Input records:
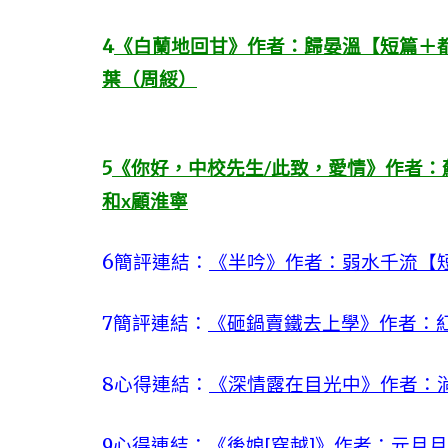
4
《白蘭地回甘》作者：歸晏溫【短篇＋
葉（周綏）
5
《你好，中校先生/此致，愛情》作者
和x顧淮寧
6
簡評連結：
《半吟》作者：弱水千流【
7
簡評連結：
《砸鍋賣鐵去上學》作者：紅
8
心得連結：
《深情露在目光中》作者：
9
心得連結：
《後娘[穿越]》作者：元月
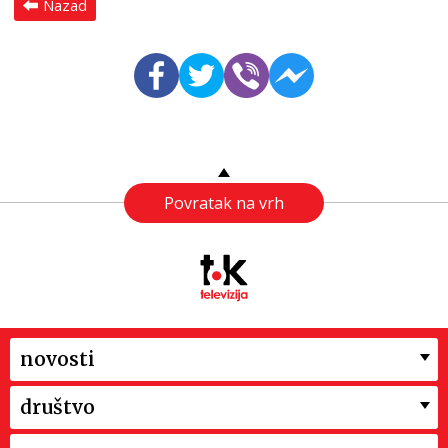
Nazad
Povratak na vrh
novosti
društvo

What to work on: The listing is to be reproduced in full and exactly, except that its pictures are to be dropped.

Expected answer:
4
《白蘭地回甘》作者：歸晏溫【短篇＋
葉（周綏）
5
《你好，中校先生/此致，愛情》作者
和x顧淮寧
6
簡評連結：
《半吟》作者：弱水千流【
7
簡評連結：
《砸鍋賣鐵去上學》作者：紅
8
心得連結：
《深情露在目光中》作者：
9
心得連結：
《後娘[穿越]》作者：元月
Nazad
Povratak na vrh
novosti
društvo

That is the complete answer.